START Exercise inputs

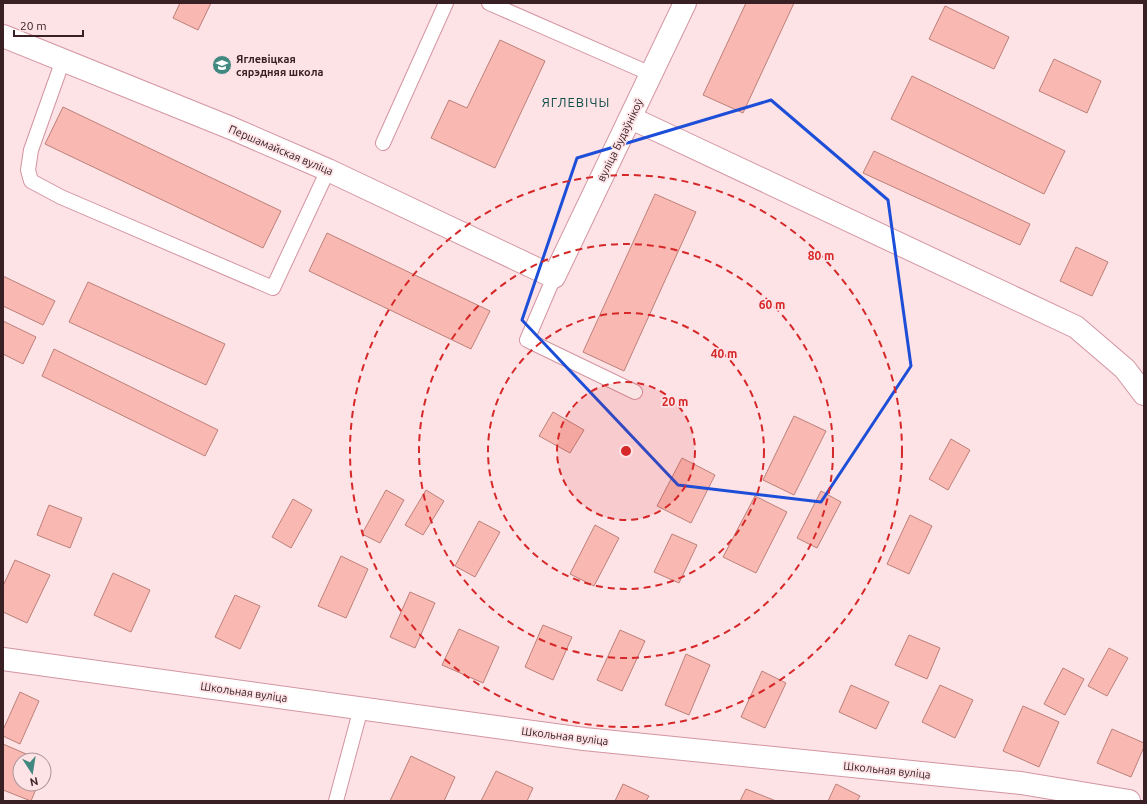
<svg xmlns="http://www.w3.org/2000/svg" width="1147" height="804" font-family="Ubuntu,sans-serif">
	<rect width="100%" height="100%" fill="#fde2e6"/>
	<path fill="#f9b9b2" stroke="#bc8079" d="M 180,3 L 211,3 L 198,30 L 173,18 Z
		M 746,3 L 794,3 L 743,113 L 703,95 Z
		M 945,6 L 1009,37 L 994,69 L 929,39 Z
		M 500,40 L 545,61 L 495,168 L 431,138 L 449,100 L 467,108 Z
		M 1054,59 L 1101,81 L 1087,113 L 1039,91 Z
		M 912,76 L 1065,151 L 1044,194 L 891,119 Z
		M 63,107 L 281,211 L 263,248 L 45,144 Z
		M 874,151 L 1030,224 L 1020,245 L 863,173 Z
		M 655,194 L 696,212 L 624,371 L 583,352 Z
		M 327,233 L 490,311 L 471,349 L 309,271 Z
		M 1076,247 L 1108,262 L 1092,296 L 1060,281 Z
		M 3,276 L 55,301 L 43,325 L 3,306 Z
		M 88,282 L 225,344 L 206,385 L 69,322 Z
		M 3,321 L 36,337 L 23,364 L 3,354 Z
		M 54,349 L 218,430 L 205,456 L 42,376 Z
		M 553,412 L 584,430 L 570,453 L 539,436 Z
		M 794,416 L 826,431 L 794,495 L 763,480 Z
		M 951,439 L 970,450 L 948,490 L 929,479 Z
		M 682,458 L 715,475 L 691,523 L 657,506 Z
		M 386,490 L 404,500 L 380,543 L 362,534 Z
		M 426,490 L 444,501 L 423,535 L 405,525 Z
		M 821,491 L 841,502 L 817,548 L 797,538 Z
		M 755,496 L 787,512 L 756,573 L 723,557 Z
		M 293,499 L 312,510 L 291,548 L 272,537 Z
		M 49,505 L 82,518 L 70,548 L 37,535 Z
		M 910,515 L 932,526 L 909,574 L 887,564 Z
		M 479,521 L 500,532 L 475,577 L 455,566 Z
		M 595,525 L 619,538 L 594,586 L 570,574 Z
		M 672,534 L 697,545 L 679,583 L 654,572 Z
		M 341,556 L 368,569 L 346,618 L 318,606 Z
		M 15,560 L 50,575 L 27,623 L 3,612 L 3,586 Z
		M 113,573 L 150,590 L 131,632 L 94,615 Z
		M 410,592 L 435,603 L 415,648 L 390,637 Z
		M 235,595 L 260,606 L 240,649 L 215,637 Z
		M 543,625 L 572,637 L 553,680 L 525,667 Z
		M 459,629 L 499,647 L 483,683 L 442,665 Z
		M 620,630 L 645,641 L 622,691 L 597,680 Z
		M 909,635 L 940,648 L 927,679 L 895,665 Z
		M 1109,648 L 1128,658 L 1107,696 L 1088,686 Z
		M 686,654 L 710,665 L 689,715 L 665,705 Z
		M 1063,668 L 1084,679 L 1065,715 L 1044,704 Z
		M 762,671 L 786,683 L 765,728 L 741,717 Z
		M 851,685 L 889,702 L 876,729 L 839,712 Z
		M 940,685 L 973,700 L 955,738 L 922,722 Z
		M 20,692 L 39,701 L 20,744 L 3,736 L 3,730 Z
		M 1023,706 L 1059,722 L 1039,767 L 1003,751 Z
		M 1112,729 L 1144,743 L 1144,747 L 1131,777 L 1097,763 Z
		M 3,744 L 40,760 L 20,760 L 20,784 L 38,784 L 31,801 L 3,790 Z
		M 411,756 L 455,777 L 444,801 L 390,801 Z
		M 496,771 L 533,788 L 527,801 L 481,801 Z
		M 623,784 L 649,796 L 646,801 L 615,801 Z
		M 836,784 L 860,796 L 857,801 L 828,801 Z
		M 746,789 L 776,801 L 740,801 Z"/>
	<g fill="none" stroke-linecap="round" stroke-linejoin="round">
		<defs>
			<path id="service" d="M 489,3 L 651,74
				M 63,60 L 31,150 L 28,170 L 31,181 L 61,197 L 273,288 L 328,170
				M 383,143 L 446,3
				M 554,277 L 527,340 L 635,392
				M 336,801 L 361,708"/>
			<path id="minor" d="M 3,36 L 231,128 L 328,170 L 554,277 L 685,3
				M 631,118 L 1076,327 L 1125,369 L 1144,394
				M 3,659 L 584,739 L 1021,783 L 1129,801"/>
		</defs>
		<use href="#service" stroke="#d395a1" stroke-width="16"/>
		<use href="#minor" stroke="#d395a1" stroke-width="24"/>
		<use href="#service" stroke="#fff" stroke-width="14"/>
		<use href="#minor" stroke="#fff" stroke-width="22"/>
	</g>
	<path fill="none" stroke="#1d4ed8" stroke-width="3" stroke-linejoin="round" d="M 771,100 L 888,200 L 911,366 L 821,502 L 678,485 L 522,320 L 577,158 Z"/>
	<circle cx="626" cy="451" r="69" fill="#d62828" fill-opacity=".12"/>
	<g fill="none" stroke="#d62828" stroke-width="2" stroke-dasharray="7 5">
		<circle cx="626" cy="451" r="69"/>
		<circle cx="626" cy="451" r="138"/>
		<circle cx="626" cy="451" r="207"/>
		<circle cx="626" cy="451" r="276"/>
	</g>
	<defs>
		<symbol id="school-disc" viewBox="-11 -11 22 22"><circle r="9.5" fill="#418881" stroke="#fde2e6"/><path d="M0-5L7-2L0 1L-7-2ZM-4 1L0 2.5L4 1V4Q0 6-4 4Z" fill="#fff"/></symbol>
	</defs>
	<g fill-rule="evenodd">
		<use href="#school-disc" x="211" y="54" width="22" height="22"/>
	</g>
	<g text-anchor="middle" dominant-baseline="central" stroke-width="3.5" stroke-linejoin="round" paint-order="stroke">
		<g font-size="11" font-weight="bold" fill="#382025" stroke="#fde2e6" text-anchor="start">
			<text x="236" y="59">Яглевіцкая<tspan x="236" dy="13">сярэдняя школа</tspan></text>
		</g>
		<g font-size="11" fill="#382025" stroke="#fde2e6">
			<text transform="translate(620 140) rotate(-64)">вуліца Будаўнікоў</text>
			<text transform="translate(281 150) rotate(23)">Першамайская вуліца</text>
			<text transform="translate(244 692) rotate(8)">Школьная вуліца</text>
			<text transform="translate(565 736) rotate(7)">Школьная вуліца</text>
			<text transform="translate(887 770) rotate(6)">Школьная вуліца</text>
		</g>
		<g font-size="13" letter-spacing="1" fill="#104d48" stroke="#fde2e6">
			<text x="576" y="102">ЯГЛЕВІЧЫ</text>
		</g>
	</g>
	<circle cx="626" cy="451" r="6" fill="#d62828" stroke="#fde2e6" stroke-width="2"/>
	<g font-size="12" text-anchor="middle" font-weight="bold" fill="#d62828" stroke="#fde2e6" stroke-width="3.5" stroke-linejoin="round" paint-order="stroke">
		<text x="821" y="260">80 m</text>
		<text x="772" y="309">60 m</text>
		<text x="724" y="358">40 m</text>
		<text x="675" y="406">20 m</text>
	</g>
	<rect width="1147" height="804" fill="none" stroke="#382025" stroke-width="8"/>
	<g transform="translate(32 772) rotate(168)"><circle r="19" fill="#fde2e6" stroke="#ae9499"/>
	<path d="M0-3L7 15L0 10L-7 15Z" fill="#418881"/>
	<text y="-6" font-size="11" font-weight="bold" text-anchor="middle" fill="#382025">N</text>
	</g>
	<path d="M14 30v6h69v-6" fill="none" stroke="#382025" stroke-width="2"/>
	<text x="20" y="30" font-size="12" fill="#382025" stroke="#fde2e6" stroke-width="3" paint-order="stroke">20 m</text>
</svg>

END Exercise inputs
START Exercise inputs

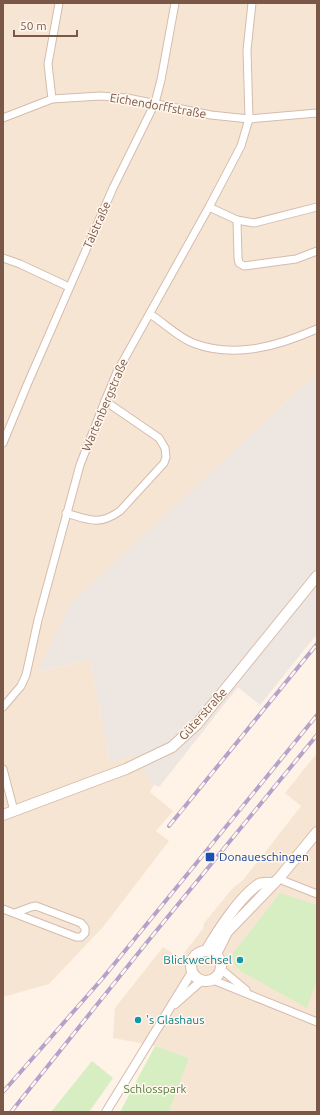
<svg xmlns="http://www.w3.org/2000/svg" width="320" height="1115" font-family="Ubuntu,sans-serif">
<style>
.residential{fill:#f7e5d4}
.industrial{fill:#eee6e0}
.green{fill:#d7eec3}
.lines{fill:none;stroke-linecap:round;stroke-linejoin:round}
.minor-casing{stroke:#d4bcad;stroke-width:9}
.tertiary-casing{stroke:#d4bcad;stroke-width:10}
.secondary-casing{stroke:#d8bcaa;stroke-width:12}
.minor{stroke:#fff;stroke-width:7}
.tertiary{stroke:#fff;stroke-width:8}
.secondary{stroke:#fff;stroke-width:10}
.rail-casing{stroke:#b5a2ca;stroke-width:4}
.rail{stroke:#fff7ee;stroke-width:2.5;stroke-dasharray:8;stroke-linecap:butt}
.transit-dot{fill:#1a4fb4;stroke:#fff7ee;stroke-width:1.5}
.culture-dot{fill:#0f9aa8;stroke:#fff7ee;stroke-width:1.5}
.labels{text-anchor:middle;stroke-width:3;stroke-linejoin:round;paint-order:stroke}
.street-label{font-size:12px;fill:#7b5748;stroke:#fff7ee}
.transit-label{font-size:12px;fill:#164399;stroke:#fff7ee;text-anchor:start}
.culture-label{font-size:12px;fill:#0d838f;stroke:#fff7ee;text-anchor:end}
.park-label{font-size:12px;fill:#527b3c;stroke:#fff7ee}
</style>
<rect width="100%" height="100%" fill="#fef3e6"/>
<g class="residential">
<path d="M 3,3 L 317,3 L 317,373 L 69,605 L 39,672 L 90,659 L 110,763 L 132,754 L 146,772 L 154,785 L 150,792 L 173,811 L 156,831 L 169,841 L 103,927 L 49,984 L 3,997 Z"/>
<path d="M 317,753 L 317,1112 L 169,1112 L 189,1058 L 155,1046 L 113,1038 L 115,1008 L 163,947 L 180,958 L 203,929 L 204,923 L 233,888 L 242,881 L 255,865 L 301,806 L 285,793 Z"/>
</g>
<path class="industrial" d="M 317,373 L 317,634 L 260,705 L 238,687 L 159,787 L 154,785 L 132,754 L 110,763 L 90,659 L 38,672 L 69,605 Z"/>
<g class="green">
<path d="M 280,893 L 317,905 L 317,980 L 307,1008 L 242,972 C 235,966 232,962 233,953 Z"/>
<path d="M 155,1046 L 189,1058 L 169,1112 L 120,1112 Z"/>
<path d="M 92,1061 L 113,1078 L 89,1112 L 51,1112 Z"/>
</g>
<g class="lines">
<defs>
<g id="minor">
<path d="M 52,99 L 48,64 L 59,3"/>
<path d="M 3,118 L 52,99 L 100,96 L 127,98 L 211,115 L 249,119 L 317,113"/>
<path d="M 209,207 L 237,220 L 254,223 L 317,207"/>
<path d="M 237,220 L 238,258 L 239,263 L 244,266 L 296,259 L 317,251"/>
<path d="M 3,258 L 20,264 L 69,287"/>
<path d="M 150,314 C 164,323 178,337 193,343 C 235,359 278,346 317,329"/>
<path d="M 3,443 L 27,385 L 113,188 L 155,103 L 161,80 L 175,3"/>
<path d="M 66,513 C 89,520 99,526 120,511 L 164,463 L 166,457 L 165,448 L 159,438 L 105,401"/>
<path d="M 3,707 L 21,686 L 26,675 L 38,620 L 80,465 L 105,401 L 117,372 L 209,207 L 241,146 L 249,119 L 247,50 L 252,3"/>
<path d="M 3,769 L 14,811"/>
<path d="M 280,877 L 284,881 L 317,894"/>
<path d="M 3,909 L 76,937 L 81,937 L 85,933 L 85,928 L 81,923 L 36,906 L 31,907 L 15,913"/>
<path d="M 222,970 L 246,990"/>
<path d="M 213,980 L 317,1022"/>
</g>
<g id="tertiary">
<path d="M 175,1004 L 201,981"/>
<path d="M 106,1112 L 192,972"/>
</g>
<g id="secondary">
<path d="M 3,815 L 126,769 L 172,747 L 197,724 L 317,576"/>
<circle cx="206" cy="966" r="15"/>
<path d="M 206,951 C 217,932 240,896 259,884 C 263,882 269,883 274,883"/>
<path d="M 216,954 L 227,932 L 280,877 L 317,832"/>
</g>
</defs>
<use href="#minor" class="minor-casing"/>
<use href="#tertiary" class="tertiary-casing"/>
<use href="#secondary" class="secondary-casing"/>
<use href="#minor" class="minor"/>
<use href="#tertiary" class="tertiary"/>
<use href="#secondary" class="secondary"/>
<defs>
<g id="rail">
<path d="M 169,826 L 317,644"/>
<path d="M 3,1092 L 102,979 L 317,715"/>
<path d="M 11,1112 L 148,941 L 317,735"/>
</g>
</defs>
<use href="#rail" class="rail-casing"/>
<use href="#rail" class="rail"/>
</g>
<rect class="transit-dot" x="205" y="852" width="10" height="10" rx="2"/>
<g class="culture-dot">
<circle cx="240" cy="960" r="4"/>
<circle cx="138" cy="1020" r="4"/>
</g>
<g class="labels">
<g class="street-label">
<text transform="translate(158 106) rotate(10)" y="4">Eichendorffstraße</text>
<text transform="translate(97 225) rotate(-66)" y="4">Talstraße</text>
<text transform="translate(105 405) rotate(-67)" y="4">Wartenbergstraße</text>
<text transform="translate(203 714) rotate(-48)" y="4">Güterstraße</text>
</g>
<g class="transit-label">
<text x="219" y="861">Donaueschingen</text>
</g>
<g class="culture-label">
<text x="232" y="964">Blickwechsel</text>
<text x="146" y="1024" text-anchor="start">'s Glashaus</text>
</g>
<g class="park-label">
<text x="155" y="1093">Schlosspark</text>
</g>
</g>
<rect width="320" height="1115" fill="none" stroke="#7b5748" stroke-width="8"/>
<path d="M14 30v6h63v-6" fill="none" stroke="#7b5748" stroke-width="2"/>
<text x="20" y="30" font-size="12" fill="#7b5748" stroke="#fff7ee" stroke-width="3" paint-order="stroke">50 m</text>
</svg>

END Exercise inputs

◆ Work instruction:
Reproduce verbatim only the segment of the listing bounded by the line containing "M 746,3 L 794,3 L 743,113 L 703,95 Z" and the line containing "M 836,784 L 860,796 L 857,801 L 828,801 Z", with both boundary lines included.

◆ Answer for this exercise:
		M 746,3 L 794,3 L 743,113 L 703,95 Z
		M 945,6 L 1009,37 L 994,69 L 929,39 Z
		M 500,40 L 545,61 L 495,168 L 431,138 L 449,100 L 467,108 Z
		M 1054,59 L 1101,81 L 1087,113 L 1039,91 Z
		M 912,76 L 1065,151 L 1044,194 L 891,119 Z
		M 63,107 L 281,211 L 263,248 L 45,144 Z
		M 874,151 L 1030,224 L 1020,245 L 863,173 Z
		M 655,194 L 696,212 L 624,371 L 583,352 Z
		M 327,233 L 490,311 L 471,349 L 309,271 Z
		M 1076,247 L 1108,262 L 1092,296 L 1060,281 Z
		M 3,276 L 55,301 L 43,325 L 3,306 Z
		M 88,282 L 225,344 L 206,385 L 69,322 Z
		M 3,321 L 36,337 L 23,364 L 3,354 Z
		M 54,349 L 218,430 L 205,456 L 42,376 Z
		M 553,412 L 584,430 L 570,453 L 539,436 Z
		M 794,416 L 826,431 L 794,495 L 763,480 Z
		M 951,439 L 970,450 L 948,490 L 929,479 Z
		M 682,458 L 715,475 L 691,523 L 657,506 Z
		M 386,490 L 404,500 L 380,543 L 362,534 Z
		M 426,490 L 444,501 L 423,535 L 405,525 Z
		M 821,491 L 841,502 L 817,548 L 797,538 Z
		M 755,496 L 787,512 L 756,573 L 723,557 Z
		M 293,499 L 312,510 L 291,548 L 272,537 Z
		M 49,505 L 82,518 L 70,548 L 37,535 Z
		M 910,515 L 932,526 L 909,574 L 887,564 Z
		M 479,521 L 500,532 L 475,577 L 455,566 Z
		M 595,525 L 619,538 L 594,586 L 570,574 Z
		M 672,534 L 697,545 L 679,583 L 654,572 Z
		M 341,556 L 368,569 L 346,618 L 318,606 Z
		M 15,560 L 50,575 L 27,623 L 3,612 L 3,586 Z
		M 113,573 L 150,590 L 131,632 L 94,615 Z
		M 410,592 L 435,603 L 415,648 L 390,637 Z
		M 235,595 L 260,606 L 240,649 L 215,637 Z
		M 543,625 L 572,637 L 553,680 L 525,667 Z
		M 459,629 L 499,647 L 483,683 L 442,665 Z
		M 620,630 L 645,641 L 622,691 L 597,680 Z
		M 909,635 L 940,648 L 927,679 L 895,665 Z
		M 1109,648 L 1128,658 L 1107,696 L 1088,686 Z
		M 686,654 L 710,665 L 689,715 L 665,705 Z
		M 1063,668 L 1084,679 L 1065,715 L 1044,704 Z
		M 762,671 L 786,683 L 765,728 L 741,717 Z
		M 851,685 L 889,702 L 876,729 L 839,712 Z
		M 940,685 L 973,700 L 955,738 L 922,722 Z
		M 20,692 L 39,701 L 20,744 L 3,736 L 3,730 Z
		M 1023,706 L 1059,722 L 1039,767 L 1003,751 Z
		M 1112,729 L 1144,743 L 1144,747 L 1131,777 L 1097,763 Z
		M 3,744 L 40,760 L 20,760 L 20,784 L 38,784 L 31,801 L 3,790 Z
		M 411,756 L 455,777 L 444,801 L 390,801 Z
		M 496,771 L 533,788 L 527,801 L 481,801 Z
		M 623,784 L 649,796 L 646,801 L 615,801 Z
		M 836,784 L 860,796 L 857,801 L 828,801 Z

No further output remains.